Markakis is now a free agent and there happens to be a very talented and still-young outfielder available in free agency this offseason who could replace him and then some. He goes by the name Bryce Harper. You might have heard of him. David O’Brien of The Athletic initially said to not be surprised if the Braves became players in the Harper sweepstakes, but quickly retracted it as a source he trusts assured him the Braves are not, in fact, in on Harper and added that he thought there would be no way Braves ownership (Liberty Media) would sign off on a 10-year deal.

Since being taken over by Liberty Media in 2007, the Braves’ Opening Day payroll has been in the $60 million to $137 million range, according to USA TODAY Sports. On average over that period of time, the Braves have had the 18th-highest payroll among the 30 major league teams. The Braves increased payroll to a franchise-record $137 million on Opening Day in 2017, but cut that all the way back to $83 million in 2018, dropping their rank in baseball from 13th to 27th. In April, the Braves disingenuously played service time games with Acuña, then an uber-prospect who was undoubtedly major-league ready, in order to cheaply get another year of team control over him.

Jeff Schultz of the Atlanta-Journal Constitution wrote in March this year that Liberty Media has $42 billion in assets. This corporation is not hurting for cash. Yet the Braves cried poor in order to bilk taxpayers of $400 million to fund the totally unnecessary new ballpark that moved the Braves’ home from Atlanta to Cumberland (Cobb County). The stadium is not as easily accessible by way of bus or subway, hurting a lot of the Braves’ poorer fans and those who live in the city, sans car. As Meris Lutz of the Atlanta Journal-Constitution reported last year, Cobb County found itself in a $30-55 million budget shortfall, even after “raiding $21 million in rainy-day funds to plug a gaping hole in the 2018 budget.” Liberty Media, of course, doesn’t lose anything from this.
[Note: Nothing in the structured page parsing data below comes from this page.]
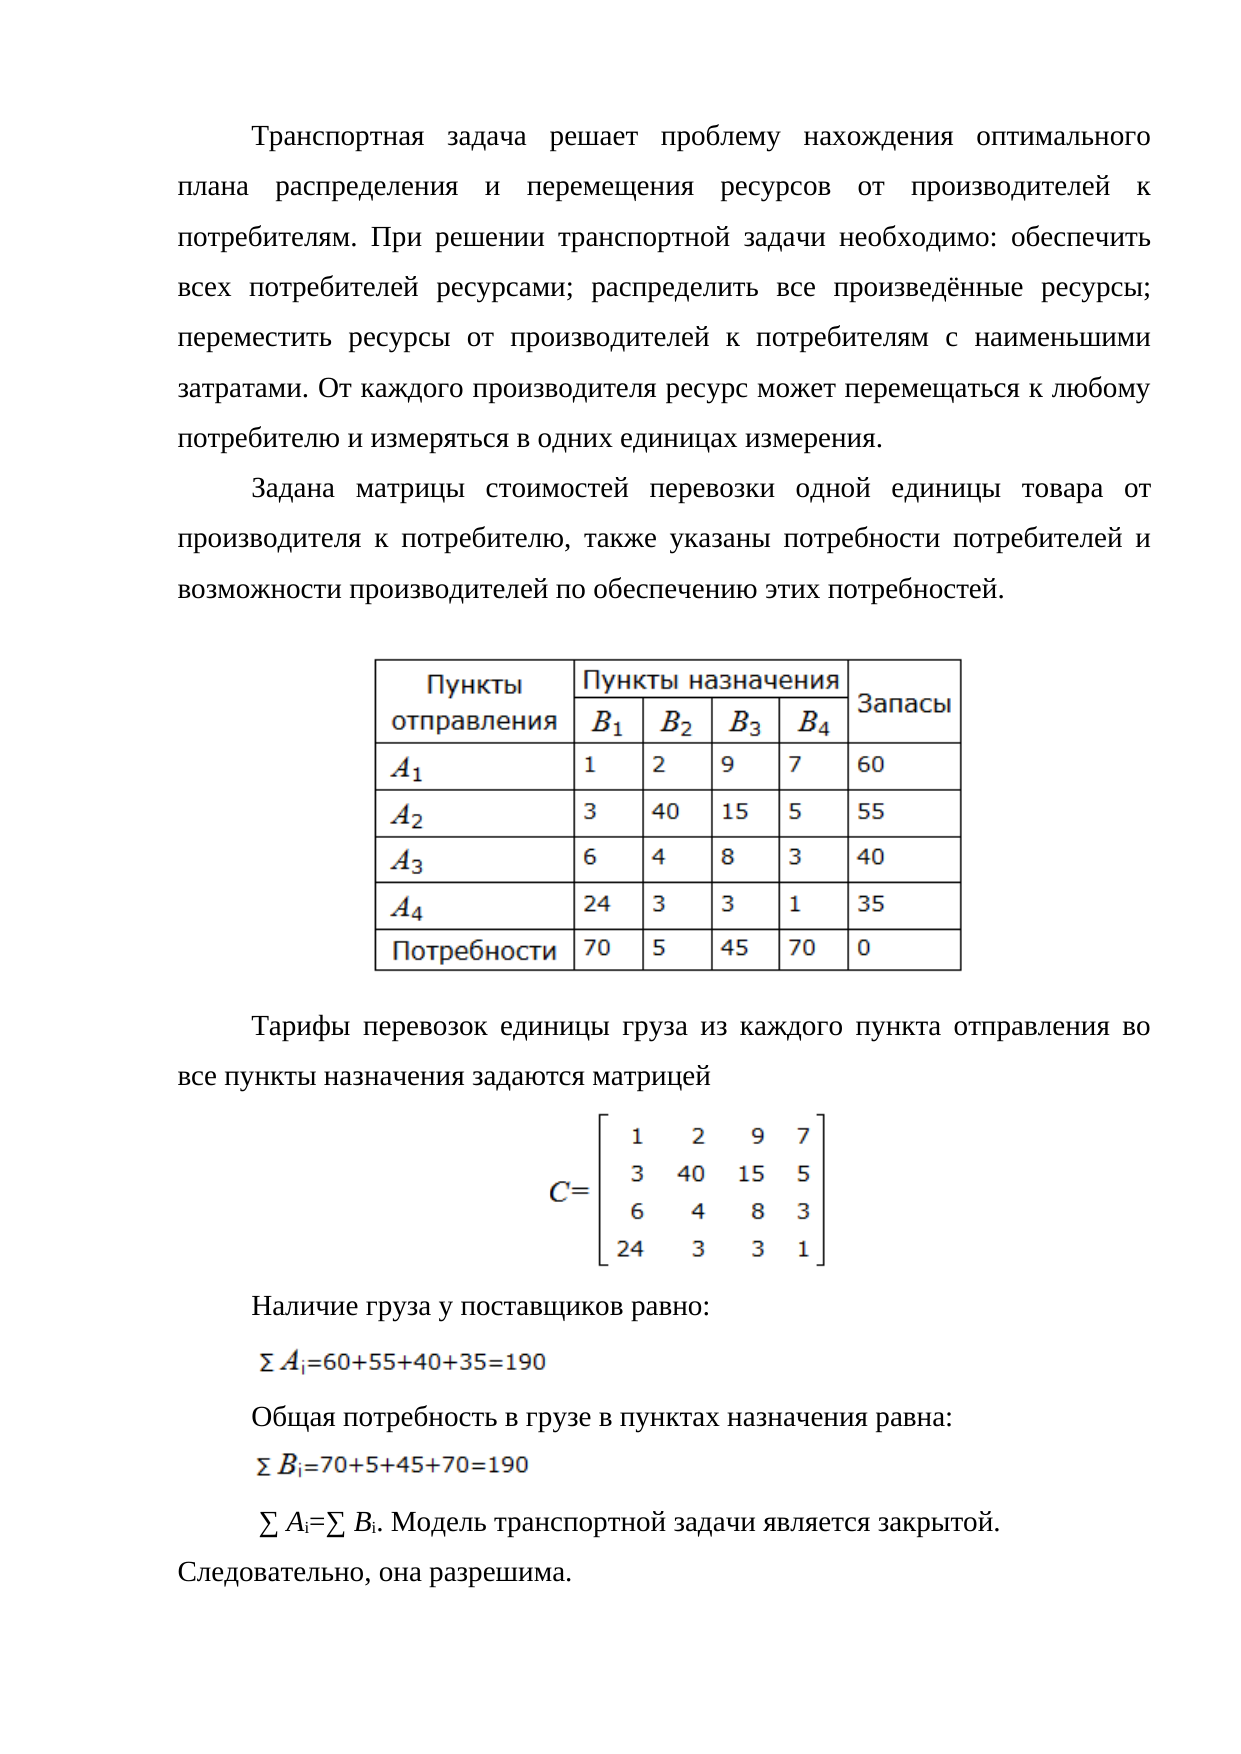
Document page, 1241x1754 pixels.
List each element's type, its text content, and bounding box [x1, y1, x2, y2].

text Наличие груза у поставщиков равно: [177, 1288, 1152, 1321]
text Тарифы перевозок единицы груза из каждого пункта отправления во все пункты назначения задаются матрицей [177, 1008, 1152, 1092]
picture [251, 1449, 548, 1490]
text ∑ Ai=∑ Bi. Модель транспортной задачи является закрытой. Следовательно, она разрешима. [177, 1504, 1152, 1588]
picture [251, 1338, 556, 1386]
text Транспортная задача решает проблему нахождения оптимального плана распределения и перемещения ресурсов от производителей к потребителям. При решении транспортной задачи необходимо: обеспечить всех потребителей ресурсами; распределить все произведённые ресурсы; переместить ресурсы от производителей к потребителям с наименьшими затратами. От каждого производителя ресурс может перемещаться к любому потребителю и измеряться в одних единицах измерения. [177, 118, 1152, 453]
text Общая потребность в грузе в пунктах назначения равна: [177, 1399, 1152, 1433]
picture [549, 1108, 853, 1274]
text Задана матрицы стоимостей перевозки одной единицы товара от производителя к потребителю, также указаны потребности потребителей и возможности производителей по обеспечению этих потребностей. [177, 470, 1152, 604]
picture [353, 650, 976, 979]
The Braves were one of 13 teams in baseball to see an attendance increase from 2017 to ’18, seeing over 50,000 more fans go through the turnstiles. Braves ownership had said that a spike in revenue — from increased attendance as well as from leasing offices and retail space — would lead to increased payroll. Instead, the Braves’ payroll was cut by approximately $54 million and now the organization has reportedly already taken itself out of the running for Harper, unarguably the best free agent outfielder to hit the open market in quite some time. Adding a talent like Harper (or Manny Machado) would solidify the Braves’ legitimacy in the NL East and it would, at minimum, be a show of good faith to Braves fans, whose tax dollars are on constant display during all 81 home games in Cobb County.

This is in stark contrast to Phillies owner John Middleton, who recently said, “We’re going into this [offseason] expecting to spend money. And maybe even be a little bit stupid about it.” He added, “We just prefer not to be completely stupid.” This confirms what everyone already knew: the Phillies are major players for elite free agents Harper and Machado. Heck, they might even get both. Either player could exceed the record for the largest contract in baseball history, currently held by Yankees outfielder Giancarlo Stanton, who signed a 13-year, $325 million contract with the Marlins in 2014.

This past season, the Phillies fell flat on their faces in the second half while the Braves continued to press forward with a better-constructed team. The Phillies didn’t have an Acuña or a Freddie Freeman and their minor league system still doesn’t quite match up with the Braves’. Sniping Harper from the Phillies would seem almost critical, then. Or at least keeping up with the Phillies by signing other free agents to fill the gaps left by Markakis and others.

Sadly for Braves fans, it seems like Liberty Media got what it wanted, largely on the taxpayers’ dime, and is happy to keep the Braves near the bottom-third of the league when it comes to payroll. If the Braves finish behind the Phillies in 2019 and beyond, fans and the players will have only ownership to blame.